— İncelenen metin —
'''
Yargıtay Kararı 22. Hukuk Dairesi 2014/35263 E. 2016/5833 K. 29.02.2016 T.

YARGITAY KARARI
DAİRE : 22. Hukuk Dairesi
ESAS NO : 2014/35263
KARAR NO : 2016/5833
KARAR TARİHİ : 29.02.2016

Y A R G I T A Y İ L A M I

MAHKEMESİ : Asliye Hukuk Mahkemesi

DAVA : Davacı, hafta tatili, bayram yardımı, yıllık izin ücreti, giyim ve koruyucu eşya yardımı, fazla çalışma ücreti, ek gıda yardımı, yemek yardımı ile ulusal bayram ve genel tatil ücreti alacaklarının ödetilmesine karar verilmesini istemiştir.
Mahkeme, isteği kısmen hüküm altına almıştır.
Hüküm süresi içinde davalı avukatı tarafından temyiz edilmiş olmakla, dava dosyası için Tetkik Hakimi tarafından düzenlenen rapor dinlendikten sonra dosya incelendi, gereği konuşulup düşünüldü:

Y A R G I T A Y K A R A R I

Davacı İsteminin Özeti:
Davacı, toplu iş sözleşmesinden, kanundan ve bireysel iş sözleşmesinden kaynaklanan bir kısım alacağının ödenmediğini ileri sürerek, yıllık izin, fazla çalışma, hafta tatili ve genel tatil ücretleri ile bayram, giyim, koruyucu eşya, yemek ve ek gıda yardımı alacaklarının tahsilini talep etmiştir.
'''
— Görev talimatı —
Yukarıdaki Yargıtay kararından "Y A R G I T A Y K" sözcüklerinin geçtiği yerden başlayan ve "tahsilini talep etmiştir." sözcüklerinden sonra biten bölümü hiçbir değişiklik yapmadan alıntılayın.

— Sağlanan kayıtlar —
'''
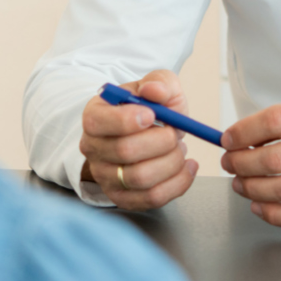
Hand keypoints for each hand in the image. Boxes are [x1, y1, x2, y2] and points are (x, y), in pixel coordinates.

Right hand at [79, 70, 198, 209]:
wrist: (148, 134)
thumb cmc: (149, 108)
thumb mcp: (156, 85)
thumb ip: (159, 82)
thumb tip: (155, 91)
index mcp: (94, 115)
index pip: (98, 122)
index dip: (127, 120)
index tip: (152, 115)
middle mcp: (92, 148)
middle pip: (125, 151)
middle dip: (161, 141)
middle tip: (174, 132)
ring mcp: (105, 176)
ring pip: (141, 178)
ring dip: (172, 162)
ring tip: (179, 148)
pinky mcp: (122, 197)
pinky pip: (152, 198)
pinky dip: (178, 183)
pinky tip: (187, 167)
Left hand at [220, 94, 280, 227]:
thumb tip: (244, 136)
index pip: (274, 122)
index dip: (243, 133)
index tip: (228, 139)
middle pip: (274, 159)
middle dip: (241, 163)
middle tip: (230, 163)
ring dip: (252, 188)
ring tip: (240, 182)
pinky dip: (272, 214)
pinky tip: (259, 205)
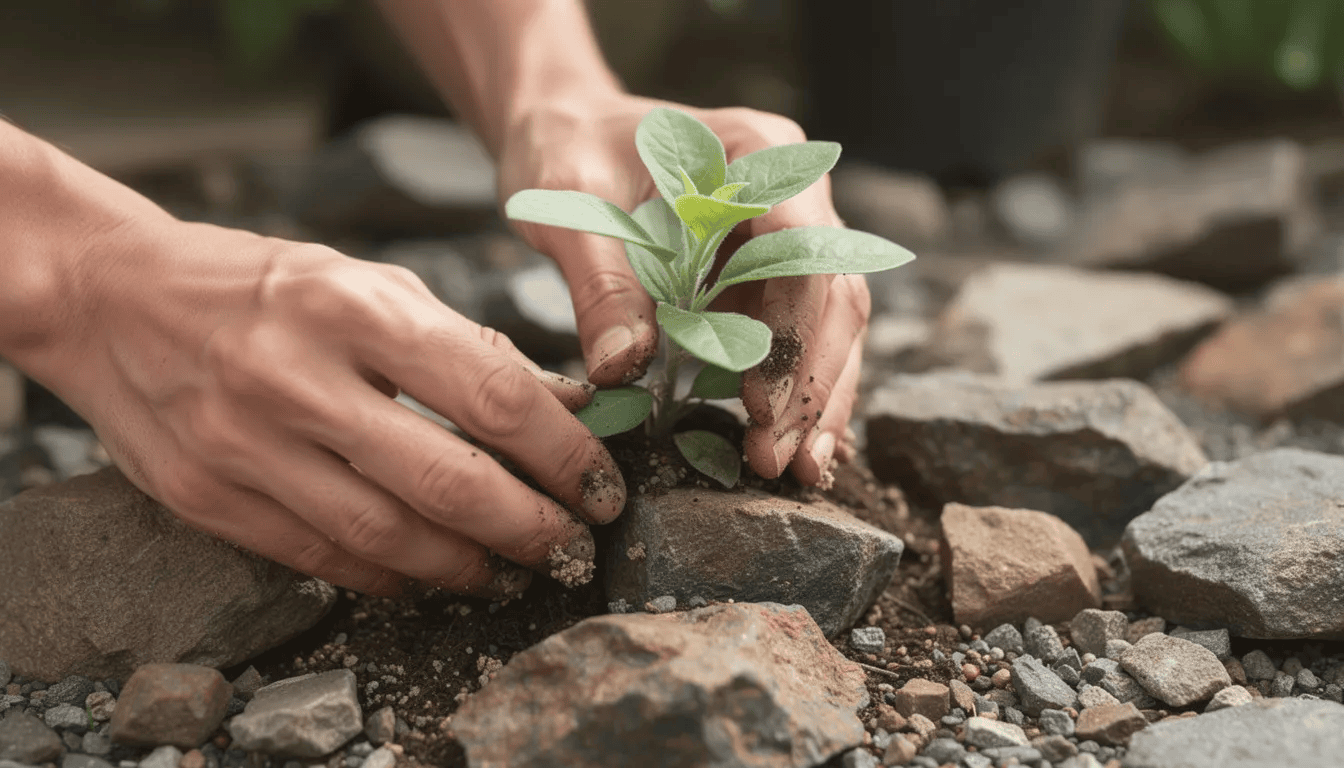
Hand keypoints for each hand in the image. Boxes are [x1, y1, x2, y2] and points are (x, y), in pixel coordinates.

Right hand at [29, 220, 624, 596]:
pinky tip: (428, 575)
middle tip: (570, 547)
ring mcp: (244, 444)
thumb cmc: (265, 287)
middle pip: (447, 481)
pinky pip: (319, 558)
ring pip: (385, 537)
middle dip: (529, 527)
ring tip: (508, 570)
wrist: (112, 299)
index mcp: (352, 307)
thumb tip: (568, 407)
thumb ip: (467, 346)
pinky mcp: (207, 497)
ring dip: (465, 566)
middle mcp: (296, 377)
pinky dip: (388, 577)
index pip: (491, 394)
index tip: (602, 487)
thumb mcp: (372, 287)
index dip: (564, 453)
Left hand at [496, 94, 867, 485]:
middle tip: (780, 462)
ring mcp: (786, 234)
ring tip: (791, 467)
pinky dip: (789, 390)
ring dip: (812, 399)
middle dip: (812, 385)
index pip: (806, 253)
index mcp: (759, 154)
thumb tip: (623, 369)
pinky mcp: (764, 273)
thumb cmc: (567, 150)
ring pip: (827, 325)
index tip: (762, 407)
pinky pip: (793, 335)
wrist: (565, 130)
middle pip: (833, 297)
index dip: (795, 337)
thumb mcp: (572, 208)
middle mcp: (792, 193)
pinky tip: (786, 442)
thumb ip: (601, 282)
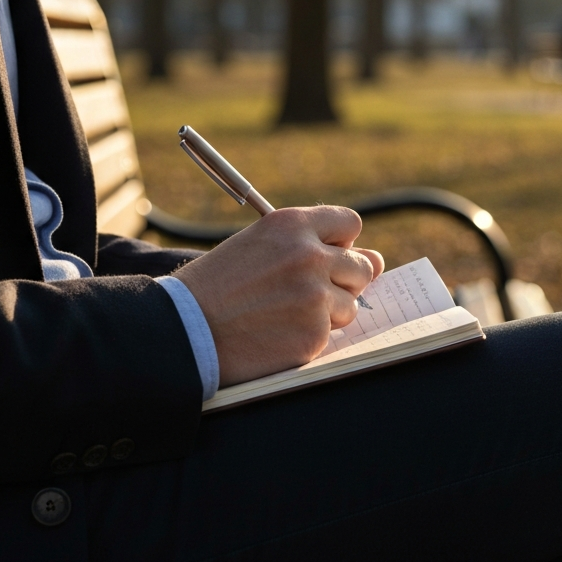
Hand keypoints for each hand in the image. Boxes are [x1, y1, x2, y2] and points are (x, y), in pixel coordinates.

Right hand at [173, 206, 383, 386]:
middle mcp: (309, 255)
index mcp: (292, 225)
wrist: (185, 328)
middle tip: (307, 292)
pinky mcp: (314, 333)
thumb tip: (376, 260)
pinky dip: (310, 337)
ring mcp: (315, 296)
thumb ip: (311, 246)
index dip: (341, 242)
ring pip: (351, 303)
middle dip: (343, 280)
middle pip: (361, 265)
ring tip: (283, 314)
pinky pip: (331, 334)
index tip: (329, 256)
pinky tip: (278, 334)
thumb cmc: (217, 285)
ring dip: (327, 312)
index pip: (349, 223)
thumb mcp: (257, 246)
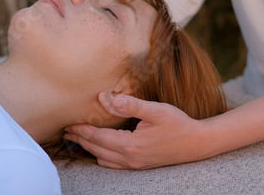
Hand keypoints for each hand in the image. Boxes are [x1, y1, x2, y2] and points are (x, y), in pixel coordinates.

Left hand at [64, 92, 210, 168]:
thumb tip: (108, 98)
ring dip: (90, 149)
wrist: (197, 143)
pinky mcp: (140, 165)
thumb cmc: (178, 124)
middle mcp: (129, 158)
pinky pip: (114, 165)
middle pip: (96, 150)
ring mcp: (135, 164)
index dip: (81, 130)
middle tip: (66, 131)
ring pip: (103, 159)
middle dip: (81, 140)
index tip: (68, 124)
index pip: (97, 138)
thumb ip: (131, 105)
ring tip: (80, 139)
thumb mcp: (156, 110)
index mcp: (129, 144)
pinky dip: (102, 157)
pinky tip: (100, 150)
'''
— Alıştırma sonucu —
Y A R G I T A Y K A R A R I

Davacı İsteminin Özeti:
Davacı, toplu iş sözleşmesinden, kanundan ve bireysel iş sözleşmesinden kaynaklanan bir kısım alacağının ödenmediğini ileri sürerek, yıllık izin, fazla çalışma, hafta tatili ve genel tatil ücretleri ile bayram, giyim, koruyucu eşya, yemek ve ek gıda yardımı alacaklarının tahsilini talep etmiştir.